§ **PROBLEM REQUIREMENTS**
Could you return each line of the material that has "pixels" in it?

§ **INPUT RECORDS**

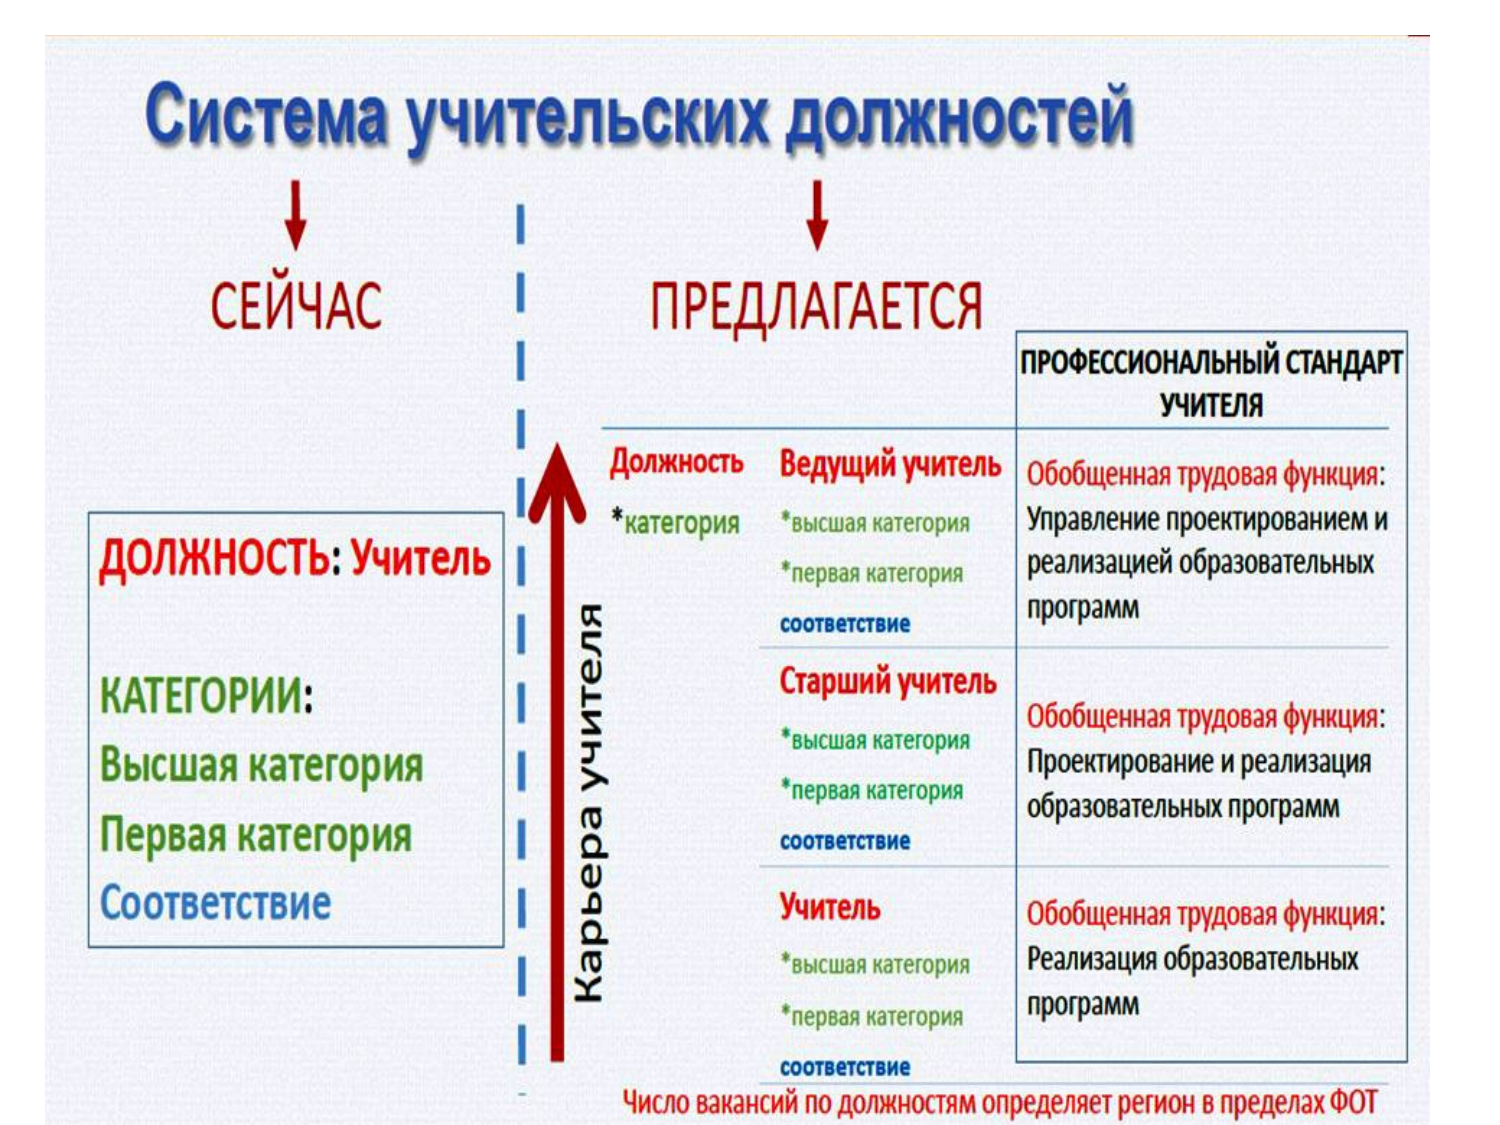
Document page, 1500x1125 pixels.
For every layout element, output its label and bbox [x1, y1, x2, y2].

--

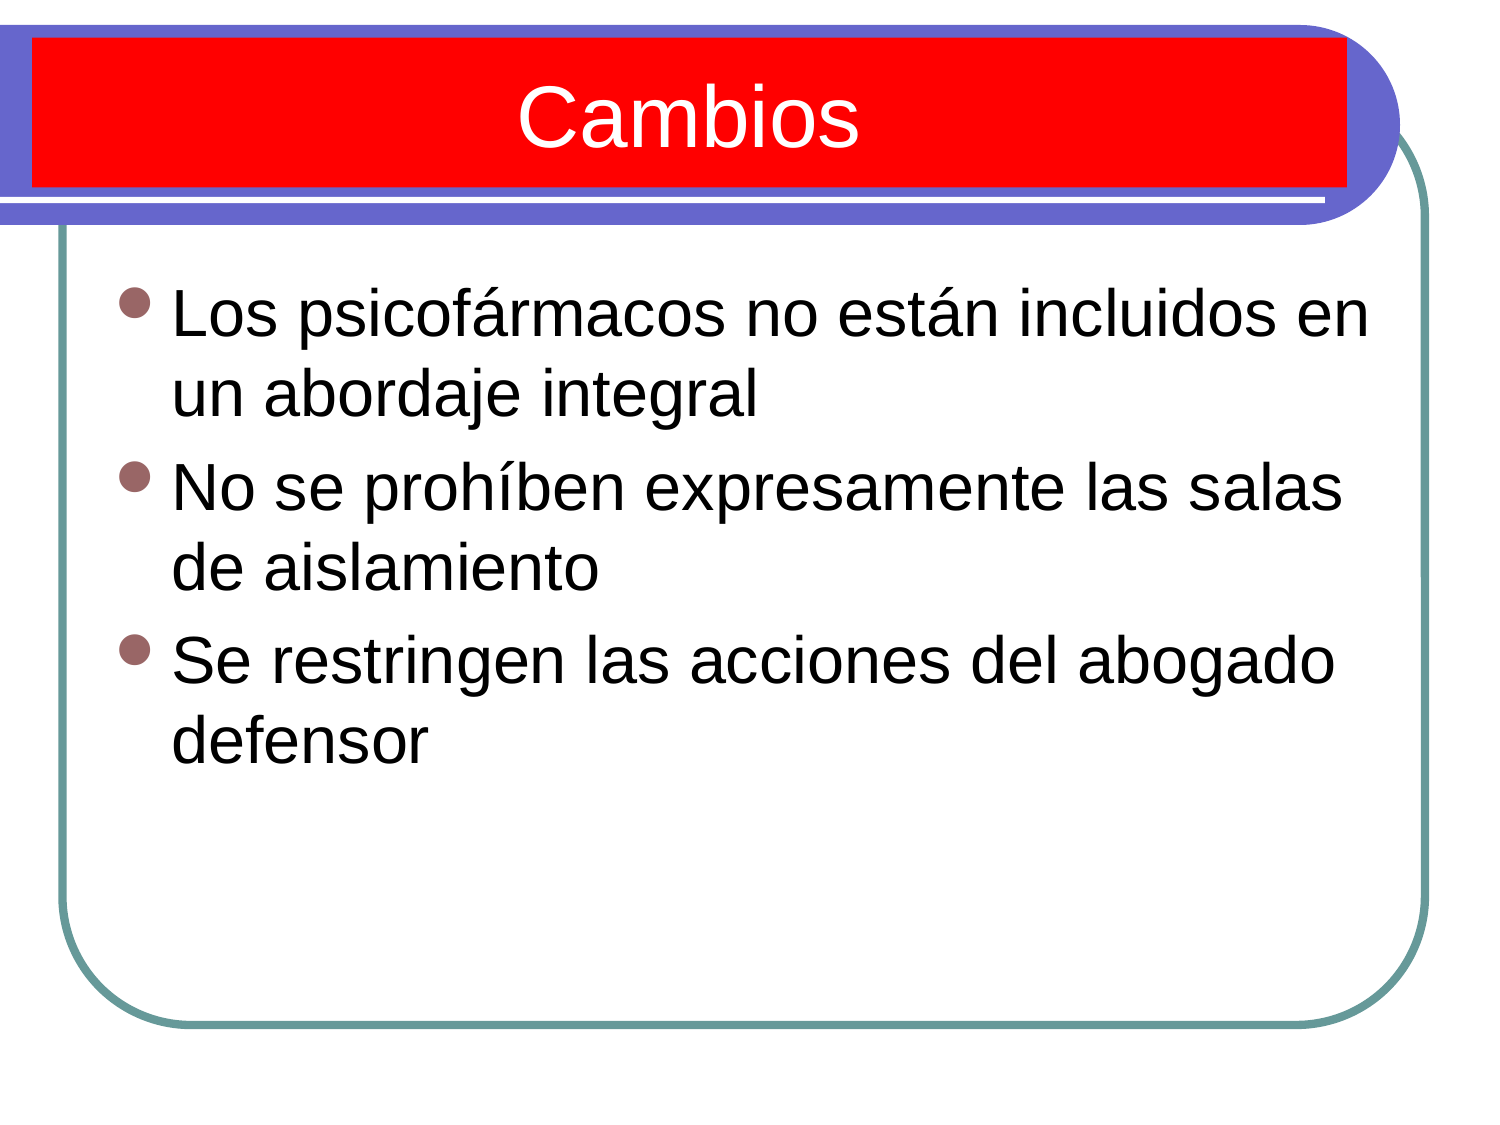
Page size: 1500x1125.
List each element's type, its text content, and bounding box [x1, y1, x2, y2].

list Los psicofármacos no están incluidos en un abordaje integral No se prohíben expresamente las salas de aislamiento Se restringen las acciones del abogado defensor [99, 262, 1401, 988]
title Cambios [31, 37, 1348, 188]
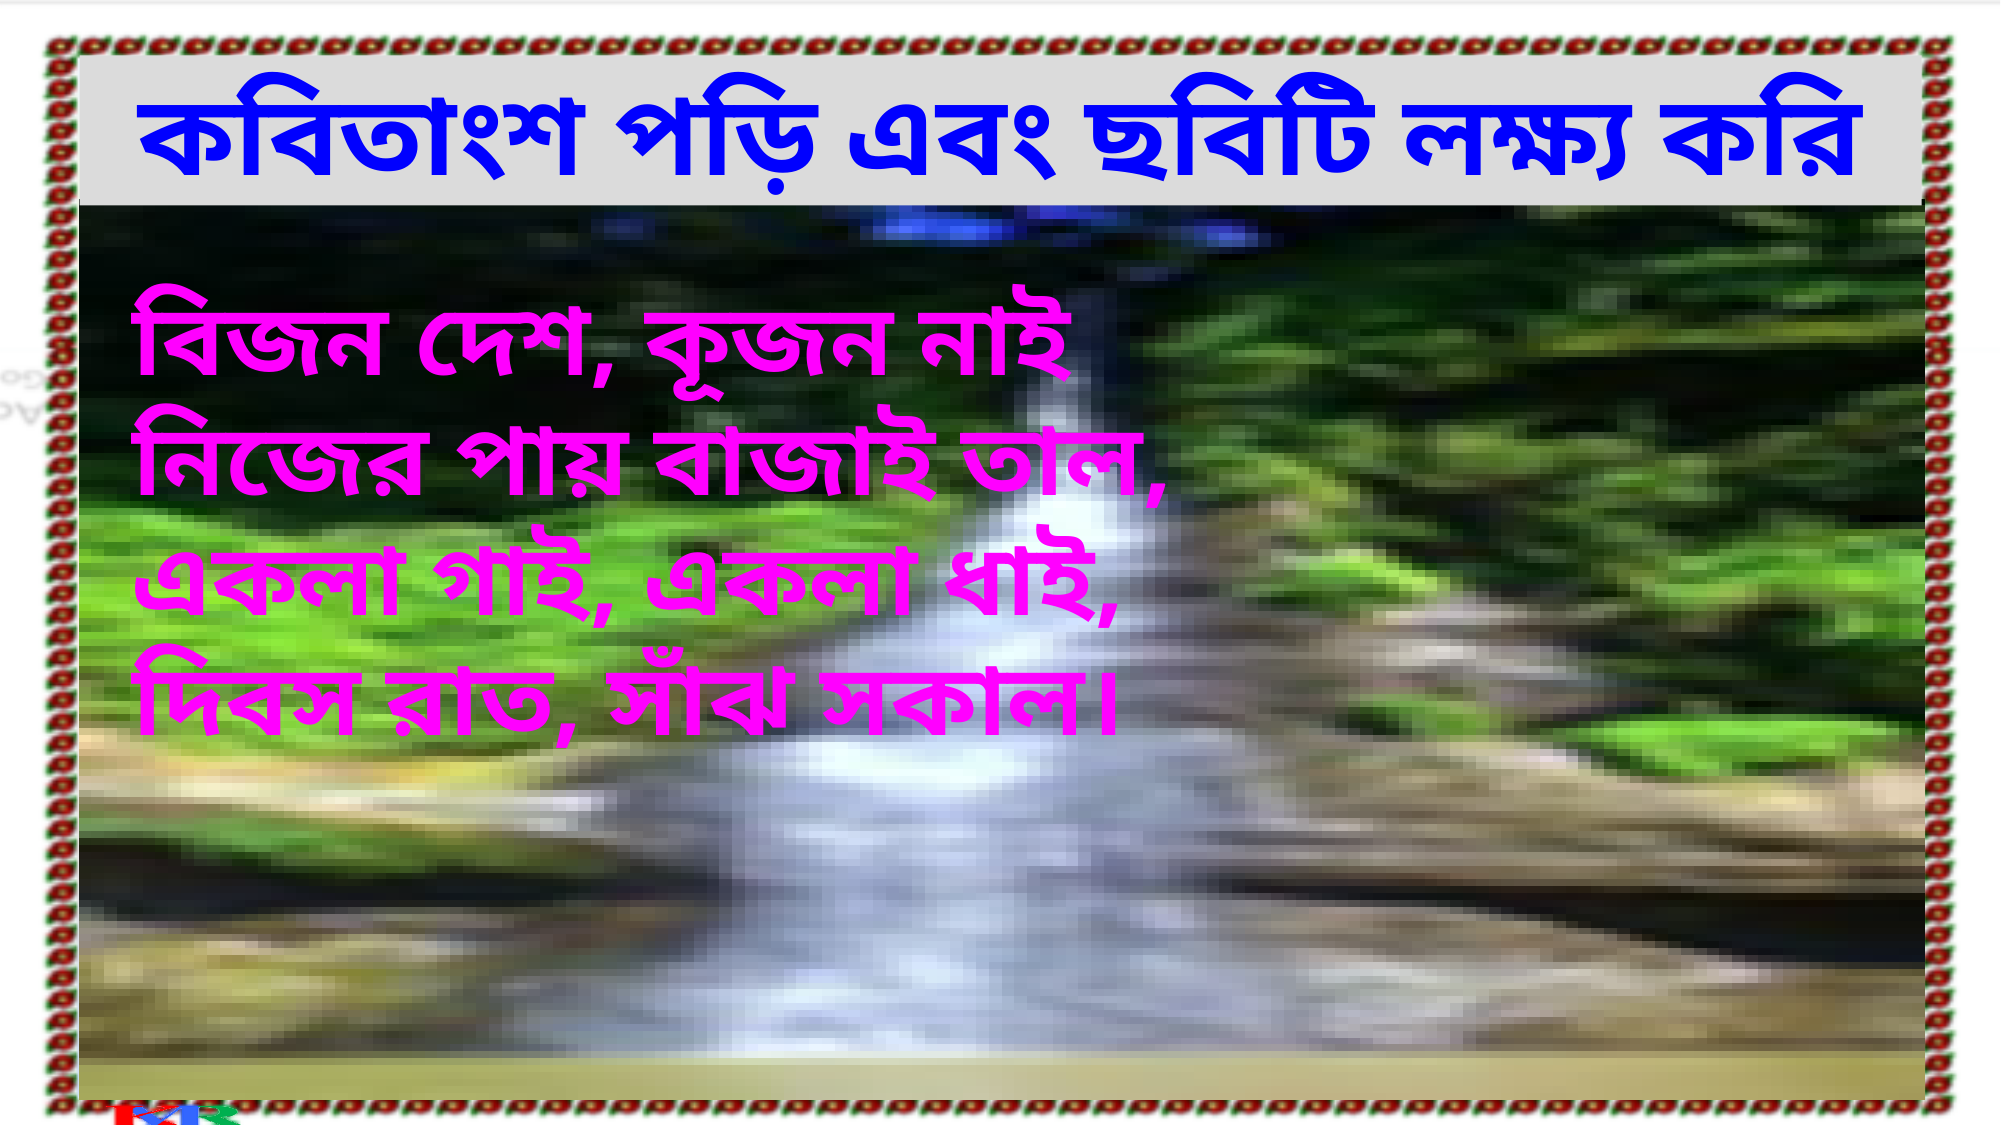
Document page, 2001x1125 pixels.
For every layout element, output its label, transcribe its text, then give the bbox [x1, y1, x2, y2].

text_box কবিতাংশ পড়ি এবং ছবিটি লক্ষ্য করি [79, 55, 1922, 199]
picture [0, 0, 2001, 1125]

---

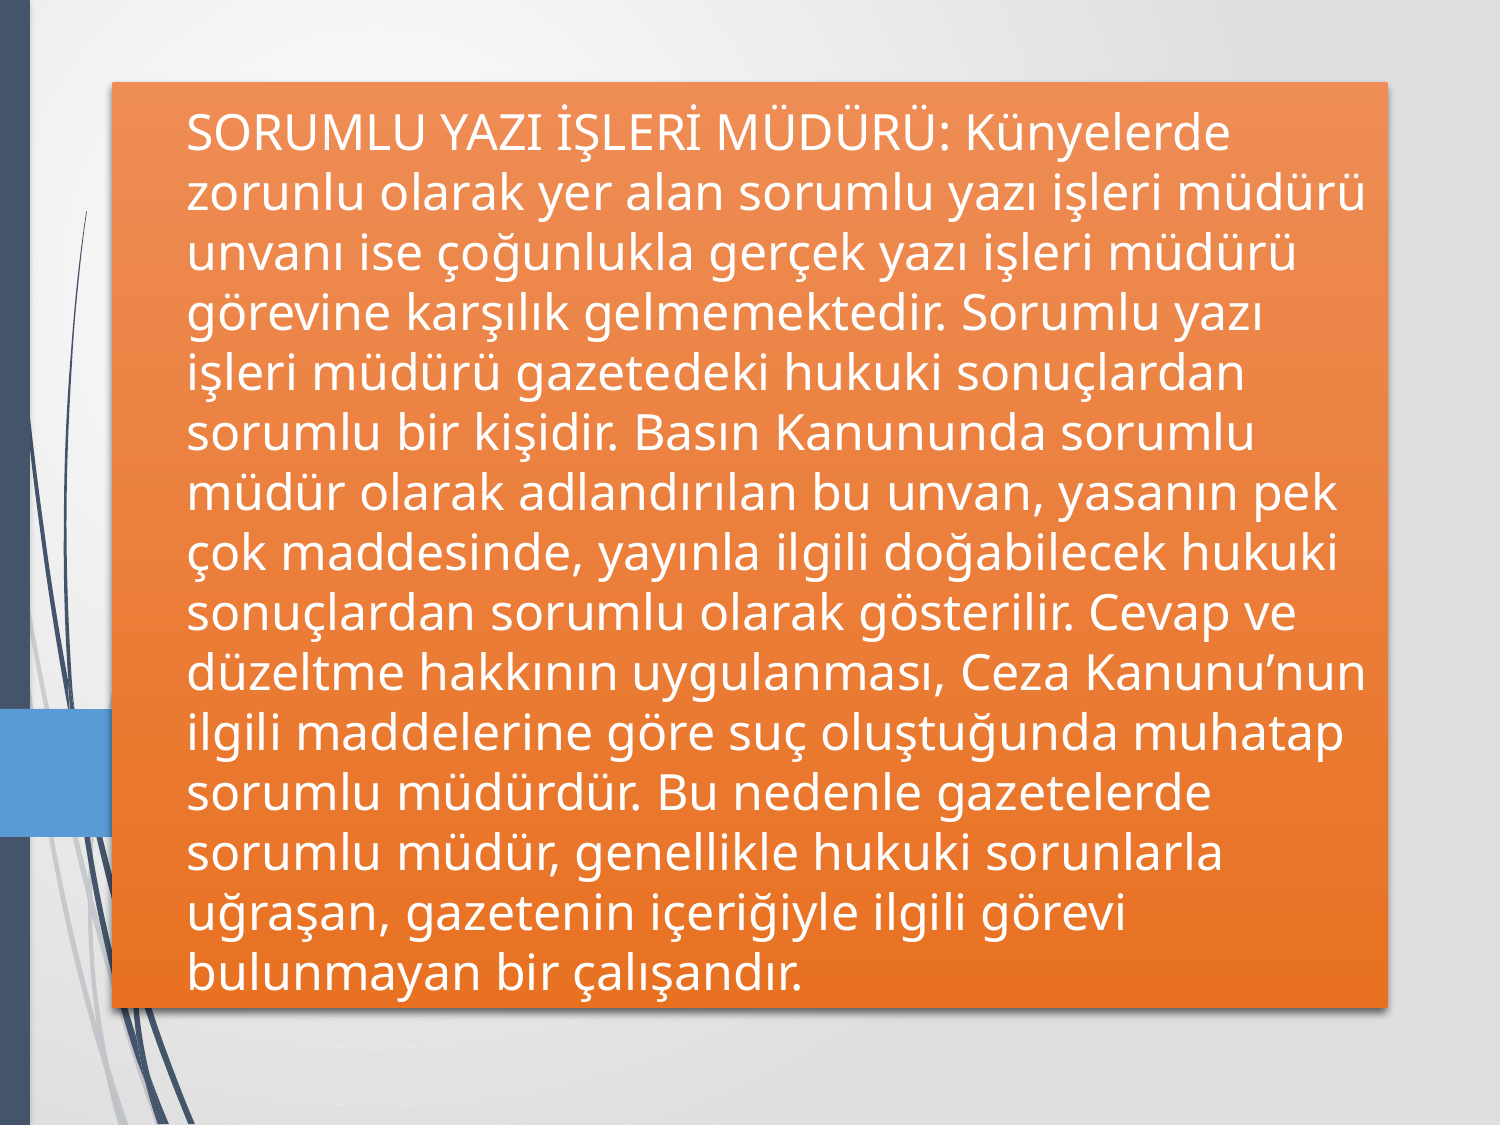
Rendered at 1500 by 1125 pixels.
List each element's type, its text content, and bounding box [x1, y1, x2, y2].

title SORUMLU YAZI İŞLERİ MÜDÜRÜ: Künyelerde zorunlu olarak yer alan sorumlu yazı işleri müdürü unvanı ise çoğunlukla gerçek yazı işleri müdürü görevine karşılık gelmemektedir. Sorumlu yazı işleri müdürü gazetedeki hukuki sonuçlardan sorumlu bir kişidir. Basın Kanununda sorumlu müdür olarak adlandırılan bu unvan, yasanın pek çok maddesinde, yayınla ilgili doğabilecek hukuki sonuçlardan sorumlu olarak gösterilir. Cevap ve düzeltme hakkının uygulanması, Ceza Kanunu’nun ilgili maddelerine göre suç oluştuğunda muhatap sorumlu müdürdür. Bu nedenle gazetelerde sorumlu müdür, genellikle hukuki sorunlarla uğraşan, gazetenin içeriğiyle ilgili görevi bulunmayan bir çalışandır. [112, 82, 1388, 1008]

§ **RESPONSE TO THIS TASK**
Document page, 1500x1125 pixels.
Document page, 2001x1125 pixels.
Rendered at 1500 by 1125 pixels.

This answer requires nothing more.